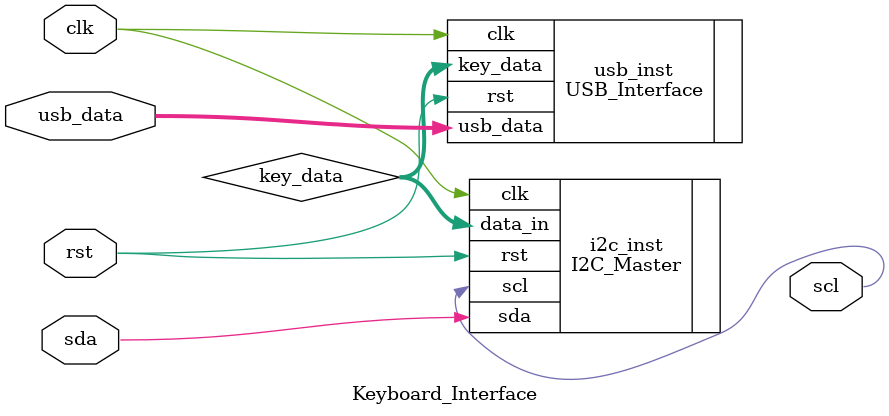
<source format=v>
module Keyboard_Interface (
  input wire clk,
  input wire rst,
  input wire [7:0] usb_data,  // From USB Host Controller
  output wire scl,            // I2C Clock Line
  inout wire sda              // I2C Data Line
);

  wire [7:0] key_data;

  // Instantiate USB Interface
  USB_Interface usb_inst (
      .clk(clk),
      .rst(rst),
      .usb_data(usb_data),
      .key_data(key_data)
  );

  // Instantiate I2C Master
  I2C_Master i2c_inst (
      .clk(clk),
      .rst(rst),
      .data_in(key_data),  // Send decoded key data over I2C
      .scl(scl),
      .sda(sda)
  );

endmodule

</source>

⁂

### Try it
Any pictures should be dropped; transcribe the rest of the records above exactly.

### Answer below
<source format=v>
module Keyboard_Interface (
  input wire clk,
  input wire rst,
  input wire [7:0] usb_data,  // From USB Host Controller
  output wire scl,            // I2C Clock Line
  inout wire sda              // I2C Data Line
);

  wire [7:0] key_data;

  // Instantiate USB Interface
  USB_Interface usb_inst (
      .clk(clk),
      .rst(rst),
      .usb_data(usb_data),
      .key_data(key_data)
  );

  // Instantiate I2C Master
  I2C_Master i2c_inst (
      .clk(clk),
      .rst(rst),
      .data_in(key_data),  // Send decoded key data over I2C
      .scl(scl),
      .sda(sda)
  );

endmodule

</source>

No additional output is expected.